Your task is to give the records again exactly. Leave each picture out.

(Records drawn from a dataset)
════════════════

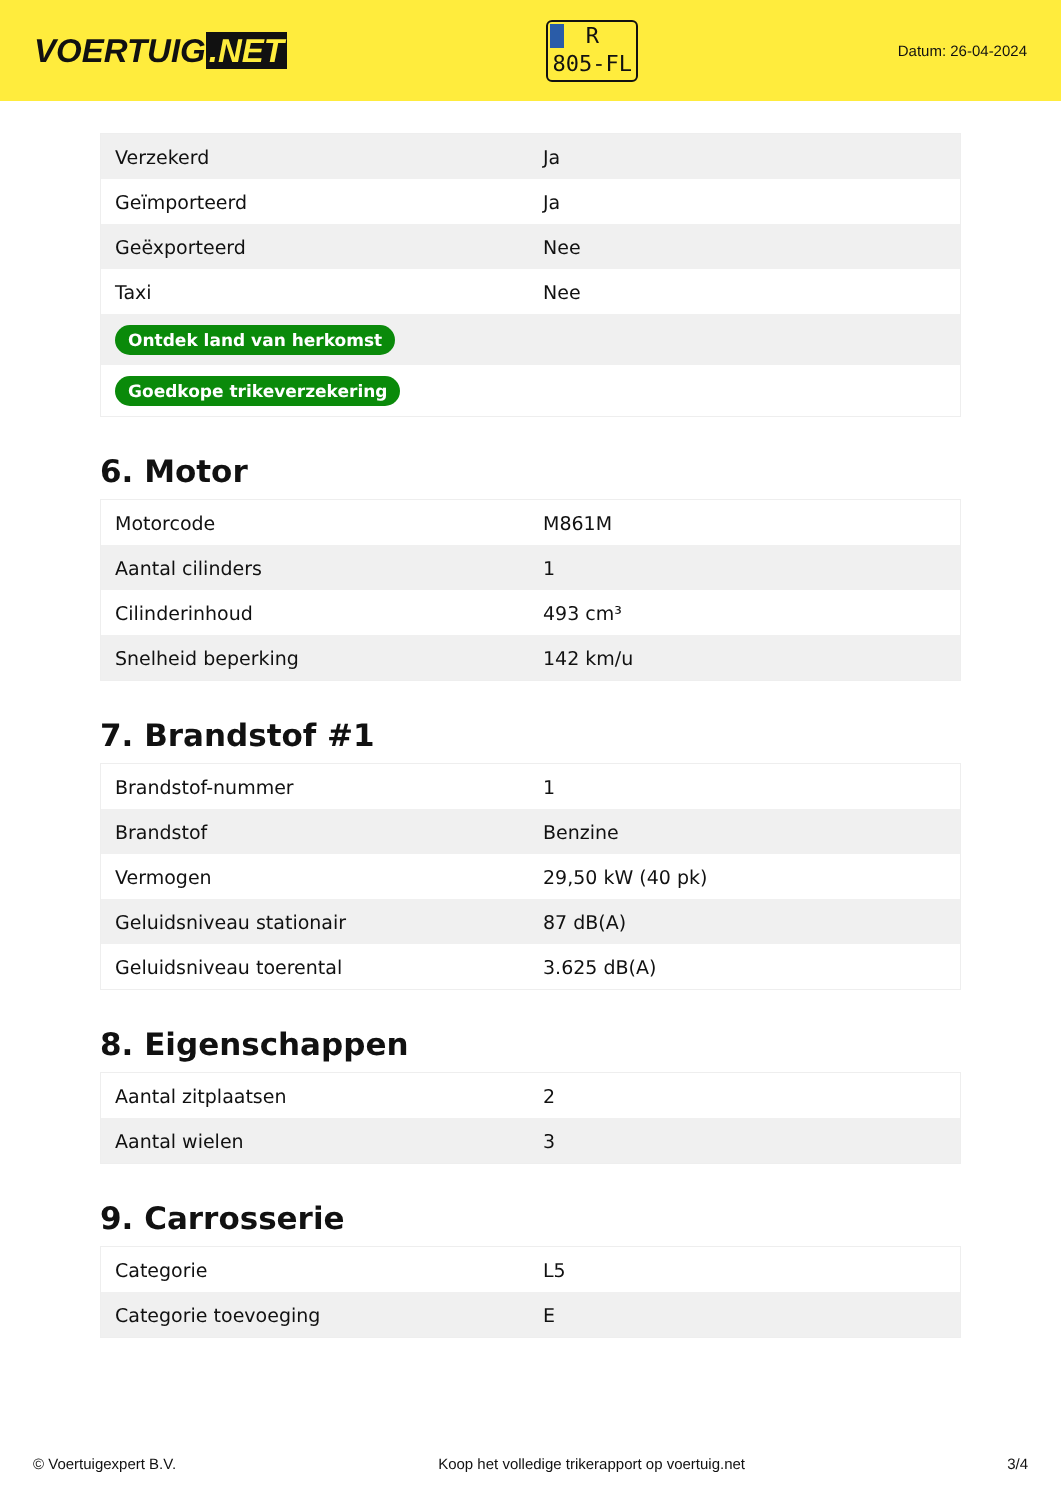VOERTUIG.NET
R
805-FL
Datum: 26-04-2024
| Verzekerd | Ja |
| Geïmporteerd | Ja |
| Geëxporteerd | Nee |
| Taxi | Nee |
| Ontdek land van herkomst | |
| Goedkope trikeverzekering | |
6. Motor
| Motorcode | M861M |
| Aantal cilinders | 1 |
| Cilinderinhoud | 493 cm³ |
| Snelheid beperking | 142 km/u |
7. Brandstof #1
| Brandstof-nummer | 1 |
| Brandstof | Benzine |
| Vermogen | 29,50 kW (40 pk) |
| Geluidsniveau stationair | 87 dB(A) |
| Geluidsniveau toerental | 3.625 dB(A) |
8. Eigenschappen
| Aantal zitplaatsen | 2 |
| Aantal wielen | 3 |
9. Carrosserie
| Categorie | L5 |
| Categorie toevoeging | E |
© Voertuigexpert B.V. Koop het volledige trikerapport op voertuig.net 3/4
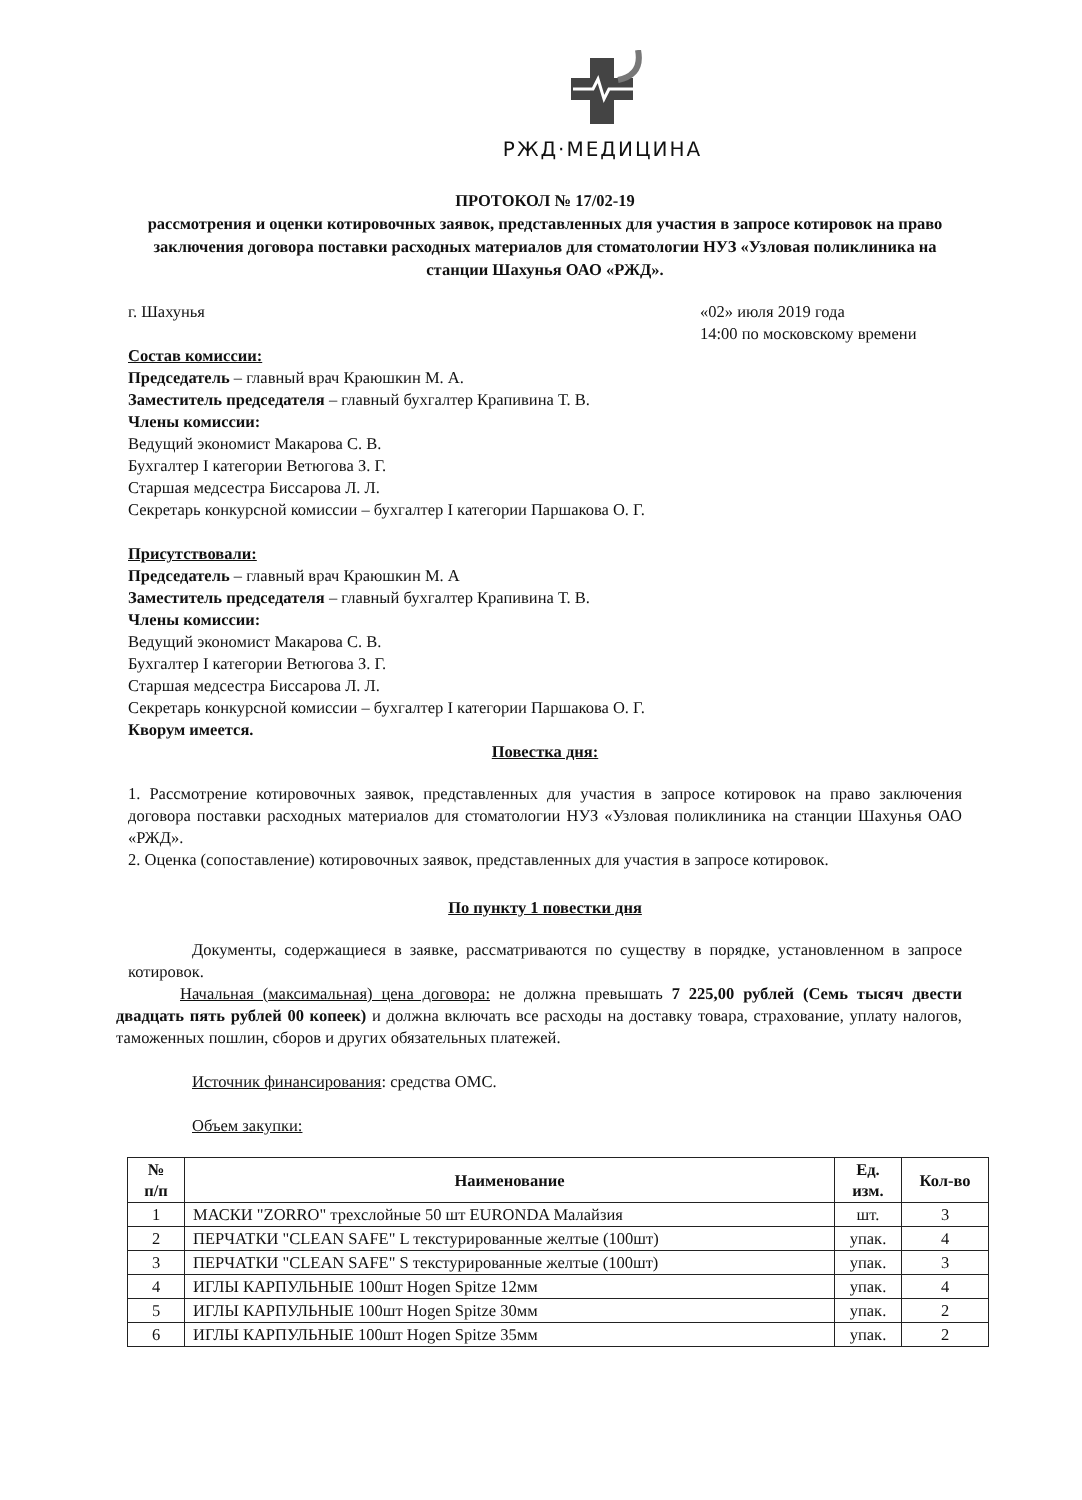РЖД·МЕДИЦИНА
ПРОТОКОЛ № 17/02-19
рассмотрения и оценки котировочных заявок, представленных для участия в запросе котировок на право заключения договора поставки расходных материалов для стоматологии НУЗ «Узловая поликлиника на станции Шахунья ОАО «РЖД».
г. Шахунья «02» июля 2019 года
14:00 по московскому времени
Состав комиссии:
Председатель – главный врач Краюшкин М. А.
Заместитель председателя – главный бухгалтер Крапивина Т. В.
Члены комиссии:
Ведущий экономист Макарова С. В.
Бухгалтер I категории Ветюгова З. Г.
Старшая медсестра Биссарова Л. Л.
Секретарь конкурсной комиссии – бухгалтер I категории Паршакова О. Г.
Присутствовали:
Председатель – главный врач Краюшкин М. А
Заместитель председателя – главный бухгалтер Крапивина Т. В.
Члены комиссии:
Ведущий экономист Макарова С. В.
Бухгалтер I категории Ветюгова З. Г.
Старшая медсестра Биссарова Л. Л.
Секретарь конкурсной комиссии – бухгалтер I категории Паршакова О. Г.
Кворум имеется.
Повестка дня:
1. Рассмотрение котировочных заявок, представленных для участия в запросе котировок на право заключения договора поставки расходных материалов для стоматологии НУЗ «Узловая поликлиника на станции Шахунья ОАО «РЖД».
2. Оценка (сопоставление) котировочных заявок, представленных для участия в запросе котировок.
По пункту 1 повестки дня
Документы, содержащиеся в заявке, рассматриваются по существу в порядке, установленном в запросе котировок.
Начальная (максимальная) цена договора: не должна превышать 7 225,00 рублей (Семь тысяч двести двадцать пять рублей 00 копеек) и должна включать все расходы на доставку товара, страхование, уплату налогов, таможенных пошлин, сборов и других обязательных платежей.
Источник финансирования: средства ОМС.
Объем закупки:
| № п/п | Наименование | Ед. изм. | Кол-во |
| --- | --- | --- | --- |
| 1 | МАСКИ "ZORRO" трехслойные 50 шт EURONDA Малайзия | шт. | 3 |
| 2 | ПЕРЧАТКИ "CLEAN SAFE" L текстурированные желтые (100шт) | упак. | 4 |
| 3 | ПЕРЧАТКИ "CLEAN SAFE" S текстурированные желтые (100шт) | упак. | 3 |
| 4 | ИГЛЫ КАРПУЛЬНЫЕ 100шт Hogen Spitze 12мм | упак. | 4 |
| 5 | ИГЛЫ КАРПУЛЬНЫЕ 100шт Hogen Spitze 30мм | упак. | 2 |
| 6 | ИГЛЫ КАРПУЛЬНЫЕ 100шт Hogen Spitze 35мм | упак. | 2 |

════════════════

## WRITTEN ANSWER
VOERTUIG.NET
R
805-FL
Datum: 26-04-2024
| Verzekerd | Ja |
| Geïmporteerd | Ja |
| Geëxporteerd | Nee |
| Taxi | Nee |
| Ontdek land van herkomst | |
| Goedkope trikeverzekering | |
6. Motor
| Motorcode | M861M |
| Aantal cilinders | 1 |
| Cilinderinhoud | 493 cm³ |
| Snelheid beperking | 142 km/u |
7. Brandstof #1
| Brandstof-nummer | 1 |
| Brandstof | Benzine |
| Vermogen | 29,50 kW (40 pk) |
| Geluidsniveau stationair | 87 dB(A) |
| Geluidsniveau toerental | 3.625 dB(A) |
8. Eigenschappen
| Aantal zitplaatsen | 2 |
| Aantal wielen | 3 |
9. Carrosserie
| Categorie | L5 |
| Categorie toevoeging | E |
© Voertuigexpert B.V. Koop het volledige trikerapport op voertuig.net 3/4
РЖД·МЕДИЦИНА
ПРОТОКОЛ № 17/02-19
рассмотрения и оценки котировочных заявок, представленных для участия в запросе котировок на право заключения договора поставки расходных материалов для стоматологии НУЗ «Узловая поликлиника на станции Шахунья ОАО «РЖД».
г. Шахунья «02» июля 2019 года
14:00 по московскому времени
Состав комиссии:
Председатель – главный врач Краюшкин М. А.
Заместитель председателя – главный бухгалтер Крапивина Т. В.
Члены комиссии:
Ведущий экономист Макарова С. В.
Бухгалтер I категории Ветюгова З. Г.
Старшая медсестра Биссарова Л. Л.
Секретарь конкурсной комиссии – бухгалтер I категории Паршакова О. Г.
Присутствовали:
Председатель – главный врач Краюшкин М. А
Заместитель председателя – главный бухгалтер Крапивина Т. В.
Члены комиссии:
Ведущий экономист Макарова С. В.
Бухгалтер I категории Ветюгова З. Г.
Старшая медсестра Биссарова Л. Л.
Секретарь конкурсной комиссии – бухгалтер I категории Паршакова О. Г.
Кворум имеется.
Повестка дня:
1. Рассмотрение котировочных заявок, представленных для участия в запросе котировок на право заключения договора поставки расходных материалов для стоматологии НУЗ «Узловая поликлиника на станции Шахунья ОАО «РЖД».
2. Оценка (сопоставление) котировочных заявок, представленных для участия в запросе котировок.
По пункту 1 повестки дня
Документы, содержащиеся в заявке, рассматриваются по существу в порядке, установленном в запросе котировок.
Начальная (максимальная) цена договора: не должна превышать 7 225,00 рублей (Семь тысяч двести двадцать пять рублей 00 копеек) и должна включать все расходы на доставку товара, страхование, уплату налогов, таможенных пошлин, сборов и других обязательных платежей.
Источник финансирования: средства ОМС.
Объем закупки:
| № п/п | Наименование | Ед. изм. | Кол-во |
| --- | --- | --- | --- |
| 1 | МАСКИ "ZORRO" трехслойные 50 шт EURONDA Малайзия | шт. | 3 |
| 2 | ПЕРЧАТКИ "CLEAN SAFE" L текстурированные желтые (100шт) | упак. | 4 |
| 3 | ПЕРЧАТКИ "CLEAN SAFE" S текстурированные желтые (100шт) | упак. | 3 |
| 4 | ИГЛЫ КАРПУЛЬНЫЕ 100шт Hogen Spitze 12мм | упак. | 4 |
| 5 | ИГЛЫ КАРПУЛЬНЫЕ 100шт Hogen Spitze 30мм | упак. | 2 |
| 6 | ИГЛЫ КАРПУЛЬНЫЕ 100шт Hogen Spitze 35мм | упак. | 2 |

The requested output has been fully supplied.